Una dimensione più contenuta, ma altrettanto continuativa, è emersa nel quadrante del IX Distretto Esposizione, dove un trentaquattrenne romano gestiva una rete domestica di cessione: 24 involucri di cocaina, rinvenuti nel comodino della camera da letto, e quasi 6.000 euro in contanti, occultati sopra l’armadio, hanno restituito l’immagine di un’attività già strutturata e capace di generare flusso e liquidità.
Nel quadrante del XIV Distretto Primavalle, invece, la scena si presentava come un vero e proprio back office dello spaccio: 35 dosi di cocaina già confezionate, hashish, bilancini, macchina per il sottovuoto e denaro contante delineavano una filiera completa, pronta a rifornire il mercato. Per il proprietario, un trentaseienne romano, è scattato l’arresto.

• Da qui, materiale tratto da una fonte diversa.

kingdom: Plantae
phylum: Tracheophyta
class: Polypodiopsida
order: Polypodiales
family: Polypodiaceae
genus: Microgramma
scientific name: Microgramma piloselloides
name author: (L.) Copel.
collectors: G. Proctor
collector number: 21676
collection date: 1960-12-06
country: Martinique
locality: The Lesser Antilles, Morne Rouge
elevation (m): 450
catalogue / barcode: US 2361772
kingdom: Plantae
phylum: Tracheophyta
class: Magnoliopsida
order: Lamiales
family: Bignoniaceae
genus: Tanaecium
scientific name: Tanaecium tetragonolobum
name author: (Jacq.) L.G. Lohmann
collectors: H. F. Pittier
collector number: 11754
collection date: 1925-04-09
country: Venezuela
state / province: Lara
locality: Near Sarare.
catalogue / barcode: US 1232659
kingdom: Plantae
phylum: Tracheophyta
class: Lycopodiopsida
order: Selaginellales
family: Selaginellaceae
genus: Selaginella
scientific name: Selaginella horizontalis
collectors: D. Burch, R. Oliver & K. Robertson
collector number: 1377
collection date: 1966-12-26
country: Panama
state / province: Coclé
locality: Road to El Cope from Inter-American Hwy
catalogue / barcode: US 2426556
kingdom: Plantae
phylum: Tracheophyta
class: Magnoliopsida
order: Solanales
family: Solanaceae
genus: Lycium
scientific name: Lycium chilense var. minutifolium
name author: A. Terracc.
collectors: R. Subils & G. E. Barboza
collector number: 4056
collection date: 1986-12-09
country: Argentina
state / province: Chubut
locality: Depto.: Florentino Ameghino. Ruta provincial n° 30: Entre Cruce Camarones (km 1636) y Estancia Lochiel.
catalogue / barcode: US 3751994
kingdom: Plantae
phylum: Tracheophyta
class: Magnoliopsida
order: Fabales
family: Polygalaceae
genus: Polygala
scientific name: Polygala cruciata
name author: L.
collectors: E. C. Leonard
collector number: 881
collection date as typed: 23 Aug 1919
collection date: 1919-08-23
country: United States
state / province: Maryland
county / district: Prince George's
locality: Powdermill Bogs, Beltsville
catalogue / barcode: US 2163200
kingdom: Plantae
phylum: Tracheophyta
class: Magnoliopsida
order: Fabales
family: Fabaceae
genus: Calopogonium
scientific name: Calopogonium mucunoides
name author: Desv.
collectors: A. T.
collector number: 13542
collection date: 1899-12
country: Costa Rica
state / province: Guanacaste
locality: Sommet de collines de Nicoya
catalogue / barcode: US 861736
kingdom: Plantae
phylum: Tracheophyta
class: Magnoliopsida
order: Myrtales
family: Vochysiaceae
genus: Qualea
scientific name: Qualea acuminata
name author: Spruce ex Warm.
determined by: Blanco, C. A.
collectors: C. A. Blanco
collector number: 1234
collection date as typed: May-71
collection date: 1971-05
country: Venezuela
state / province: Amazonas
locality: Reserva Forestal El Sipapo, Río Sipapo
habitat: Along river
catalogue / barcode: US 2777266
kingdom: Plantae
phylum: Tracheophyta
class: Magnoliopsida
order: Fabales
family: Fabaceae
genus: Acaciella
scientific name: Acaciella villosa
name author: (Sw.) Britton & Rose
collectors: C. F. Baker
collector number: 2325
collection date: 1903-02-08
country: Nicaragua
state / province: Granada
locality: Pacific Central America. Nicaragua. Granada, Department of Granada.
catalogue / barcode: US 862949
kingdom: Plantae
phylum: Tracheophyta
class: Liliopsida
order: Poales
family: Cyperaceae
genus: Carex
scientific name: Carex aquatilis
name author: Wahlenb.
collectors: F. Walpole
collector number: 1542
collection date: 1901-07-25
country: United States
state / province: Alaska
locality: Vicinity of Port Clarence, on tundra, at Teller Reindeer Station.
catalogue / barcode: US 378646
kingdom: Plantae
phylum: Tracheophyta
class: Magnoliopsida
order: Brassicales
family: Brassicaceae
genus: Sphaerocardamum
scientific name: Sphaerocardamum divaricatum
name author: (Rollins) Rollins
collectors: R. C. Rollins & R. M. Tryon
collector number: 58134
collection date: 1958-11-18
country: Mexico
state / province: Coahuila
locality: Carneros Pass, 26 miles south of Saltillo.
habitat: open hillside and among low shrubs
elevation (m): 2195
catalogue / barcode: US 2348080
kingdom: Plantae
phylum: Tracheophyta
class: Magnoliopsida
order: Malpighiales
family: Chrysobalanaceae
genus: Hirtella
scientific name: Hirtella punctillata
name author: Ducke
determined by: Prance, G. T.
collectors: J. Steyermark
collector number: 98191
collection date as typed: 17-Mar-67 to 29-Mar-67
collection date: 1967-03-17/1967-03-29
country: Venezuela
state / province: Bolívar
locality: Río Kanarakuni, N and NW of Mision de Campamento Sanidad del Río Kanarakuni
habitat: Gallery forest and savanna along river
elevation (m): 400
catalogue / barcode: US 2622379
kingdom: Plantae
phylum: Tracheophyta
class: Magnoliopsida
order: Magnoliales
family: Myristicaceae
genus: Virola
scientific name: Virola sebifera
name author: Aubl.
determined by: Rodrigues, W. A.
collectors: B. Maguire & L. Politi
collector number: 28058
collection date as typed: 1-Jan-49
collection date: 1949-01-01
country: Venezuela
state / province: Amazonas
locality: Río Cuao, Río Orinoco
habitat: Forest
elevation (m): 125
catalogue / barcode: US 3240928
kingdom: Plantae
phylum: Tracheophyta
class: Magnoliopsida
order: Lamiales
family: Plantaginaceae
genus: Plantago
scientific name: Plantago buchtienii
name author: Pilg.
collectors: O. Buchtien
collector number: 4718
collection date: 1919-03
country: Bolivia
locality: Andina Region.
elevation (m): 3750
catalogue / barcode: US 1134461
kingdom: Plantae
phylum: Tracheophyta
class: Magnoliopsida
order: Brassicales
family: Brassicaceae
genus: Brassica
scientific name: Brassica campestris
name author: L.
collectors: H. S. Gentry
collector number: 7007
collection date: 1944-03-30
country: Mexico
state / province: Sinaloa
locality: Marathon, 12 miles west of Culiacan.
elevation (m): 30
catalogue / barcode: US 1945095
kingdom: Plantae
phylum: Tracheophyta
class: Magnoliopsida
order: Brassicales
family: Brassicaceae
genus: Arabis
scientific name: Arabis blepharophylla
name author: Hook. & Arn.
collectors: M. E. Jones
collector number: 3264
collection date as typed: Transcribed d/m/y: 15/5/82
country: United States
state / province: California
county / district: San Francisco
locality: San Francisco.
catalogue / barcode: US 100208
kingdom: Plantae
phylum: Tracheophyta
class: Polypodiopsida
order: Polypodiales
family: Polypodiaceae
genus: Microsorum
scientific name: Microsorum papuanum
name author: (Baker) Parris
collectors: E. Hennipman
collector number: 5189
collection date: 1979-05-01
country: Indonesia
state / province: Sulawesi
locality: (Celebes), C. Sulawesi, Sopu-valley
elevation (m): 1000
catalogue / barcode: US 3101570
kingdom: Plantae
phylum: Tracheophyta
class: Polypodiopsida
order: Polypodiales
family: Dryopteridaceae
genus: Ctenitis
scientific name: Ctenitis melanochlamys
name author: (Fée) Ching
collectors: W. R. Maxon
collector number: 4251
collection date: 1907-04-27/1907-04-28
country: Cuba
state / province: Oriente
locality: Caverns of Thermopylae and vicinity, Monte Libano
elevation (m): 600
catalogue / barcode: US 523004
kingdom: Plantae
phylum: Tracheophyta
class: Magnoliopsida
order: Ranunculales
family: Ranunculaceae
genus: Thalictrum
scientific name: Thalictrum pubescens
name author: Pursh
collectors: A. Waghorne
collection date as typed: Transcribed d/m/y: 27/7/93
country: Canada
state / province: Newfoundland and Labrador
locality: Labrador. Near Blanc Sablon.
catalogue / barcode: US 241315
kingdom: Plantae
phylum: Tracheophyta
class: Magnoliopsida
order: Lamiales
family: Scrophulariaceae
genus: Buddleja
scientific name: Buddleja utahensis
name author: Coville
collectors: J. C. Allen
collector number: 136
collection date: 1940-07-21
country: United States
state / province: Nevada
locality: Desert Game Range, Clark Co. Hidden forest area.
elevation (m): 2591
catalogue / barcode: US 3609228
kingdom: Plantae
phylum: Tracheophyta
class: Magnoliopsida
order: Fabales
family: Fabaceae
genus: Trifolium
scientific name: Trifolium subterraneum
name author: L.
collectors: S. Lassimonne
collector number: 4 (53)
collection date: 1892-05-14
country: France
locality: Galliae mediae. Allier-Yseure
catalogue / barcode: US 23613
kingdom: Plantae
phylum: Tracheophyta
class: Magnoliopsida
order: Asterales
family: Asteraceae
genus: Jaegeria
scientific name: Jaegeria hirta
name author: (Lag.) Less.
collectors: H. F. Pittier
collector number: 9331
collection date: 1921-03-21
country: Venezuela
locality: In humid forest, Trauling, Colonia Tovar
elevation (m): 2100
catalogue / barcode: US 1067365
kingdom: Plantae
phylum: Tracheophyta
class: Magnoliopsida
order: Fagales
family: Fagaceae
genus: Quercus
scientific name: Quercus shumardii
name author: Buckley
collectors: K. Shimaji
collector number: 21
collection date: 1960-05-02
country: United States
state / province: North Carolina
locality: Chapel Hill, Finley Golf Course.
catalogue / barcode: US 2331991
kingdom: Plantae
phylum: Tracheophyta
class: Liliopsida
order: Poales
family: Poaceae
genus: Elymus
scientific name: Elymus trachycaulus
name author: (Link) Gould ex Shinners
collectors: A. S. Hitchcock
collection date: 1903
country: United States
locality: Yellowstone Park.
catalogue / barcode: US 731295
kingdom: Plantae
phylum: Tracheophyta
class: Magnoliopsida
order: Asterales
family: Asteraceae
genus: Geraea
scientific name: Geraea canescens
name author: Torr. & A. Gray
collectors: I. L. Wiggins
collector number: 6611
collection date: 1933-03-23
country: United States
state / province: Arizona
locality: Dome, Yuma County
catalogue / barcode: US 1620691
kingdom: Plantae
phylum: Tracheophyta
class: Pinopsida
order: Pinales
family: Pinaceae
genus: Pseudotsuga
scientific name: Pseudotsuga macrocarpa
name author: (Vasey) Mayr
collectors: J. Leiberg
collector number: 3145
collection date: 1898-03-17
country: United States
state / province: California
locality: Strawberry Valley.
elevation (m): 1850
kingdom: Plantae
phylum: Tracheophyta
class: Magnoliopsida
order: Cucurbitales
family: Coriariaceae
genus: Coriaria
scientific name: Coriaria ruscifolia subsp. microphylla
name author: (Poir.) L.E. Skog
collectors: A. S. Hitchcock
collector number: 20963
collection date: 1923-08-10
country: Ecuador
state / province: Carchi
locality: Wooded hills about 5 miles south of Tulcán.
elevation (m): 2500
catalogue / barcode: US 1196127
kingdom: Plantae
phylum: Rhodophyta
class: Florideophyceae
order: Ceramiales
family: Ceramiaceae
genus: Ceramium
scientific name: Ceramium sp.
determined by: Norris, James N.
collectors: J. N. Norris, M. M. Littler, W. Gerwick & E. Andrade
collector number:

Accanto a queste basi stabili, lo spaccio ha cambiato registro rendendosi più dinamico, mobile ed essenziale. È qui che si inserisce la dinamica ricostruita dagli agenti del Commissariato di P.S. Romanina, dove due cittadini italiani avevano trasformato un’auto in una vera piattaforma di consegna. Il veicolo si muoveva con un ritmo spezzato, fatto di soste brevi e traiettorie mirate, seguendo un copione preciso. Gli agenti lo hanno seguito a distanza, fino a che uno dei due è sceso dal mezzo, si è diretto verso un portone e ne è uscito pochi istanti dopo, con il denaro ancora in mano. Al suo seguito sono state rinvenute decine di grammi tra crack e cocaina oltre a varie banconote di piccolo e medio taglio.
Più articolata la dinamica intercettata nel quadrante del Commissariato di P.S. Castro Pretorio, dove l’intervento ha assunto una dimensione multilivello. Tutto è partito dal controllo di un’auto con un’andatura fuori linea. Il conducente, un trentacinquenne romano, ha tentato di ridefinire la scena fornendo false generalità, ma il quadro si è chiuso rapidamente: oltre 8 grammi di cocaina suddivisa in dosi, contanti e più dispositivi cellulari.
Proprio dai telefoni è emerso un vero e proprio backstage digitale dello spaccio, tra richieste, contatti e scambi in tempo reale, parallelamente seguito da un tentativo di “cleaning”: uno dei dispositivi è stato formattato da remoto mentre il controllo era ancora in corso, nel tentativo di cancellare le tracce.
La successiva perquisizione domiciliare, eseguita con il supporto delle unità cinofile, ha portato al rinvenimento di ulteriore sostanza stupefacente di tipo hashish, chiudendo il cerchio con l’arresto per detenzione ai fini di spaccio e falsa attestazione a pubblico ufficiale.
Le restanti attività si inseriscono nello stesso schema operativo, più essenziale ma capillare: controlli su strada, cessioni rapide, detenzione già finalizzata allo spaccio. Nei quadranti dei Commissariati Appio Nuovo, San Lorenzo, Porta Maggiore, Romanina e Colleferro, gli agenti hanno intercettato altri soggetti – italiani e stranieri, nella maggior parte dei casi già noti alle Forze dell’ordine – trovati in possesso di sostanza pronta per la distribuzione.
Complessivamente sono stati sequestrati oltre 100 grammi tra crack, hashish e cocaina, insieme a denaro contante, ritenuto verosimile provento dell’attività illecita.
Per completezza si precisa che le evidenze investigative sopra descritte attengono alla fase delle indagini preliminari e che, pertanto, per tutti gli indagati vige il principio di presunzione di innocenza fino ad un eventuale accertamento definitivo con sentenza irrevocabile di condanna.